ADR-009 Log structure
Date: 14-02-2024
Status
🤔 Proposed
Context
Regardless of platform or language, our services write logging information to the output stream. However, this logging information is inconsitently structured. This leads to a few problems:
- It is hard to interpret logs under standard operation, as logs from different containers with different structures are interspersed
- During an incident, it is hard to find related logs as the inconsistent structures require separate queries
- Our log-based alarms are complex to write and update as they have to query several different structures
Decision
We will define a standard logging structure that all teams will use. Teams are welcome to expand on the structure by adding extra fields, but must include all required fields in each log message and must ensure not to use reserved fields for anything other than their defined usage.

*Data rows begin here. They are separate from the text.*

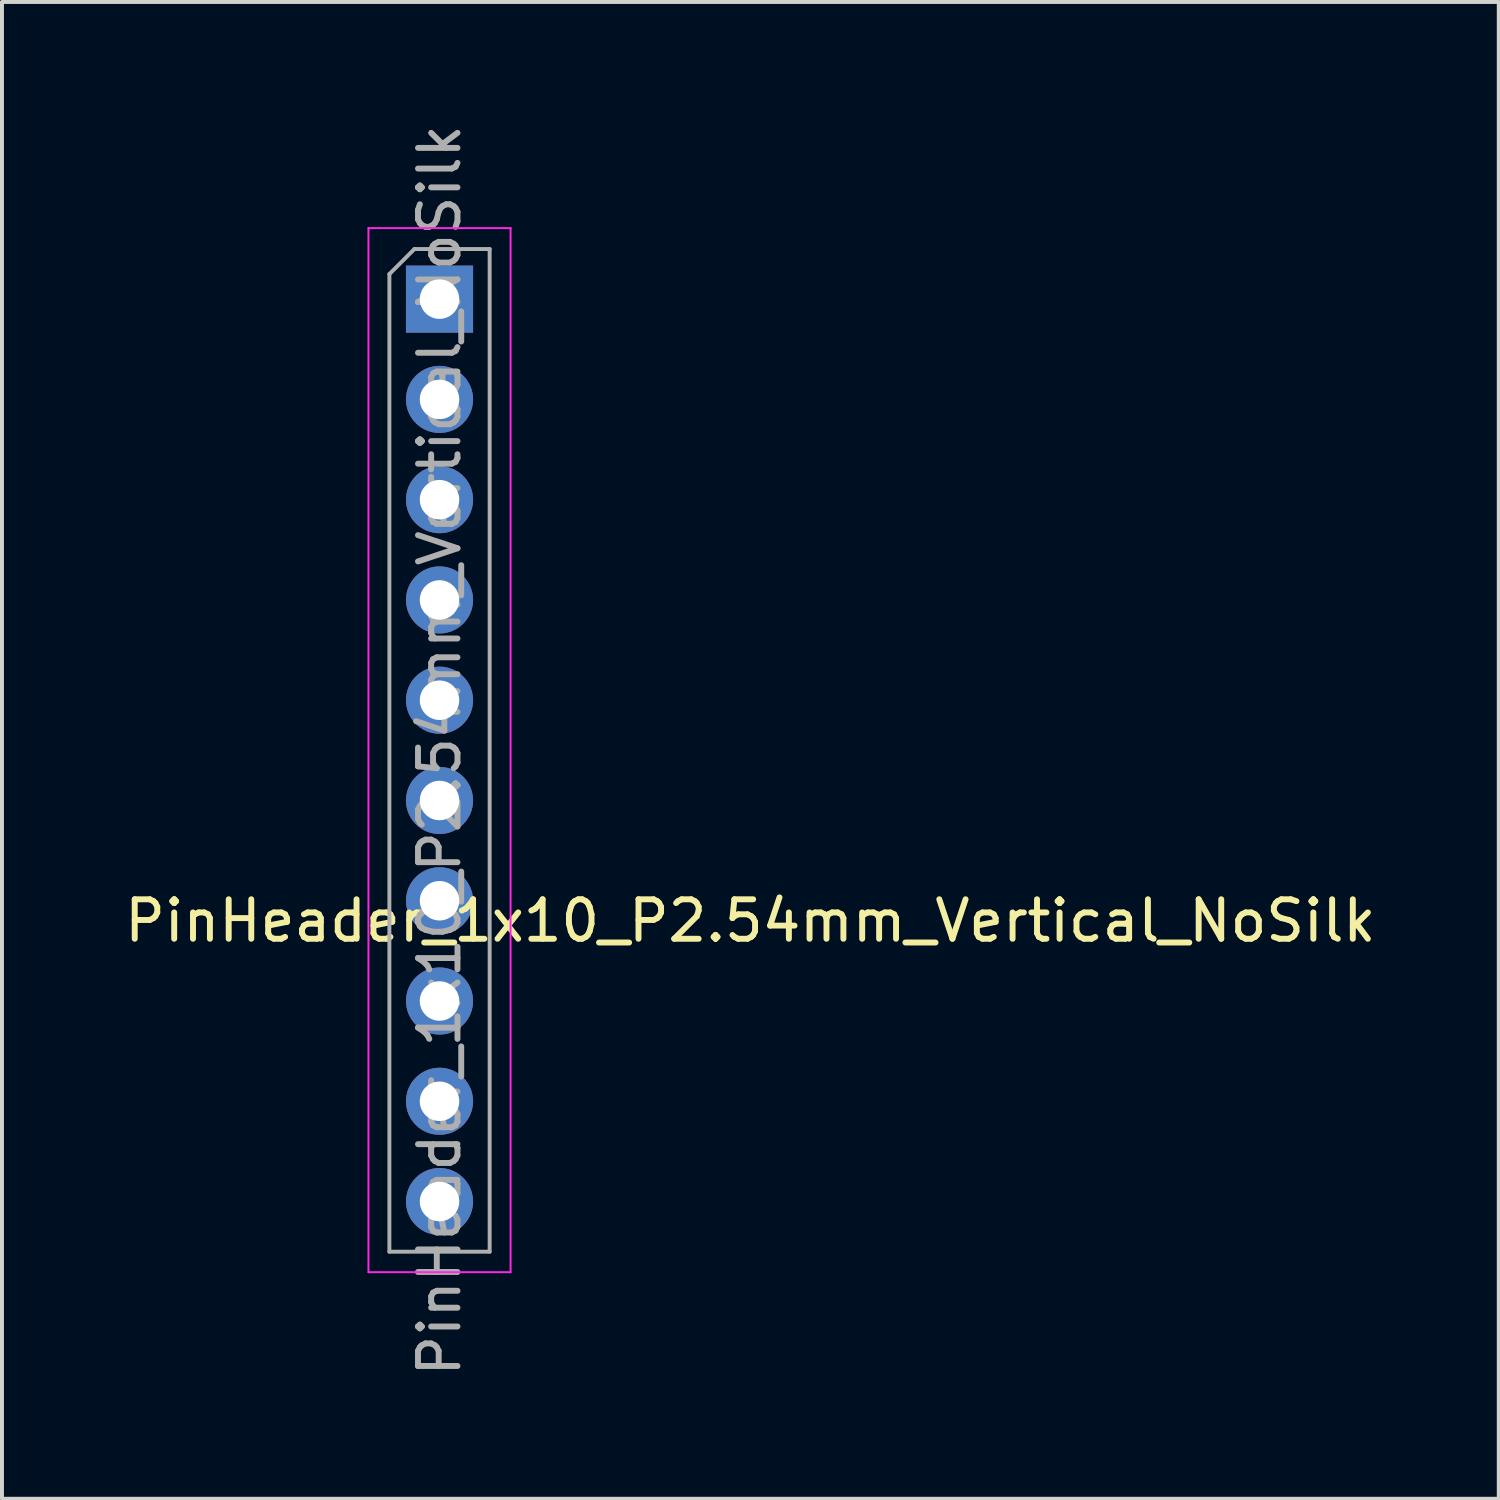
<source format=kicad_pcb>
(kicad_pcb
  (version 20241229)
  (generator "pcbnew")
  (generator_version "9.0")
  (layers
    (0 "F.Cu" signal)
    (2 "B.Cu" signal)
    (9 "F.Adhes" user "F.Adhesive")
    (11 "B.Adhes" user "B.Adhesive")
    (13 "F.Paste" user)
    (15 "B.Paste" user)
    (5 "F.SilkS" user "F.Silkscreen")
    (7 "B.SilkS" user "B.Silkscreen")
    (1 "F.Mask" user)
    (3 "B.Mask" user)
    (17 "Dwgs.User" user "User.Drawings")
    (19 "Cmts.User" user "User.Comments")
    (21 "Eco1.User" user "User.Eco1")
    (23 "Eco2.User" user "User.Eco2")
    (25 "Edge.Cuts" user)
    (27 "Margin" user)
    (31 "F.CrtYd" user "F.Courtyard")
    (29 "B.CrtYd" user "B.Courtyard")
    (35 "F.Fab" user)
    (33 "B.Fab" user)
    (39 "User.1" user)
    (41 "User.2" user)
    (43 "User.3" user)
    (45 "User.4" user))
  (footprint "PinHeader_1x10_P2.54mm_Vertical_NoSilk"
    (layer "F.Cu")
    (at 8.084 4.528)
    (property "Reference" "PinHeader_1x10_P2.54mm_Vertical_NoSilk" (at 7.874 15.748 0) (layer "F.SilkS") (effects (font (size 1 1) (thickness 0.15))))
    (attr through_hole)
    (fp_line (start -1.8 -1.8) (end -1.8 24.65) (stroke (width 0.05) (type solid)) (layer "F.CrtYd"))
    (fp_line (start -1.8 24.65) (end 1.8 24.65) (stroke (width 0.05) (type solid)) (layer "F.CrtYd"))
    (fp_line (start 1.8 -1.8) (end -1.8 -1.8) (stroke (width 0.05) (type solid)) (layer "F.CrtYd"))
    (fp_line (start 1.8 24.65) (end 1.8 -1.8) (stroke (width 0.05) (type solid)) (layer "F.CrtYd"))
    (fp_line (start -1.27 -0.635) (end -0.635 -1.27) (stroke (width 0.1) (type solid)) (layer "F.Fab"))
    (fp_line (start -1.27 24.13) (end -1.27 -0.635) (stroke (width 0.1) (type solid)) (layer "F.Fab"))
    (fp_line (start -0.635 -1.27) (end 1.27 -1.27) (stroke (width 0.1) (type solid)) (layer "F.Fab"))
    (fp_line (start 1.27 -1.27) (end 1.27 24.13) (stroke (width 0.1) (type solid)) (layer "F.Fab"))
    (fp_line (start 1.27 24.13) (end -1.27 24.13) (stroke (width 0.1) (type solid)) (layer "F.Fab"))
    (fp_text user "${REFERENCE}" (at 0 11.43 270) (layer "F.Fab") (effects (font (size 1 1) (thickness 0.15))))
    (pad "1" thru_hole rect (at 0 0) (size 1.7 1.7) (drill 1) (layers "*.Cu" "*.Mask"))
    (pad "2" thru_hole oval (at 0 2.54) (size 1.7 1.7) (drill 1) (layers "*.Cu" "*.Mask"))
    (pad "3" thru_hole oval (at 0 5.08) (size 1.7 1.7) (drill 1) (layers "*.Cu" "*.Mask"))
    (pad "4" thru_hole oval (at 0 7.62) (size 1.7 1.7) (drill 1) (layers "*.Cu" "*.Mask"))
    (pad "5" thru_hole oval (at 0 10.16) (size 1.7 1.7) (drill 1) (layers "*.Cu" "*.Mask"))
    (pad "6" thru_hole oval (at 0 12.7) (size 1.7 1.7) (drill 1) (layers "*.Cu" "*.Mask"))
    (pad "7" thru_hole oval (at 0 15.24) (size 1.7 1.7) (drill 1) (layers "*.Cu" "*.Mask"))
    (pad "8" thru_hole oval (at 0 17.78) (size 1.7 1.7) (drill 1) (layers "*.Cu" "*.Mask"))
    (pad "9" thru_hole oval (at 0 20.32) (size 1.7 1.7) (drill 1) (layers "*.Cu" "*.Mask"))
    (pad "10" thru_hole oval (at 0 22.86) (size 1.7 1.7) (drill 1) (layers "*.Cu" "*.Mask")))
  (gr_rect
    (start -3 -3)
    (end 34.917 34.917)
    (stroke (width 0.1) (type default))
    (fill no)
    (layer "Edge.Cuts")))
</source>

All logs must be formatted as JSON objects.
An example of a minimal log message:
{"time": "2024-02-14T12:34:23Z", "level": "CRITICAL", "msg": "Null pointer exception", "service_name": "opg-example"}
An example of a more complex log message:
{
"time": "2024-02-14T13:39:01Z",
"level": "INFO",
"msg": "User permissions updated",
"service_name": "opg-example",
"trace_id": "1-581cf771-a006649127e371903a2de979",
"request": { "method": "PUT", "path": "/user/133/permissions" },
"location": { "file": "pages/user/edit_permission.go", "line": 156 },
"actor_id": 48
}
As well as the required and reserved fields below, log messages can include any other fields (such as “location” and “actor_id” above).
Required fields
time
must be an RFC3339-formatted date/time.
level
must be an RFC5424-defined log level in uppercase: EMERGENCY
, ALERT
, CRITICAL
, ERROR
, WARNING
, NOTICE
, INFO
, DEBUG
. Services don’t need to use every log level, but alarms and stored queries should account for them all. Whilst all log levels can be used in code, the minimum logging level should be INFO
in non-dev environments.
msg
is the free form message.
service_name
is the name of the container or lambda outputting the log.
Reserved fields
request
, if provided, must be an object containing a method
property of the request’s HTTP method, and a path
property of the requested path. Additional properties are permitted.
trace_id
, if provided, must be a string containing the AWS X-Ray trace ID of the orgininating request.
Consequences
Reading logs interspersed between different services and containers will be easier as they all follow the same structure. We will be able to write common queries and alarms that work across all of our services.
Each team will need to review their current logging instrumentation to ensure it matches this structure.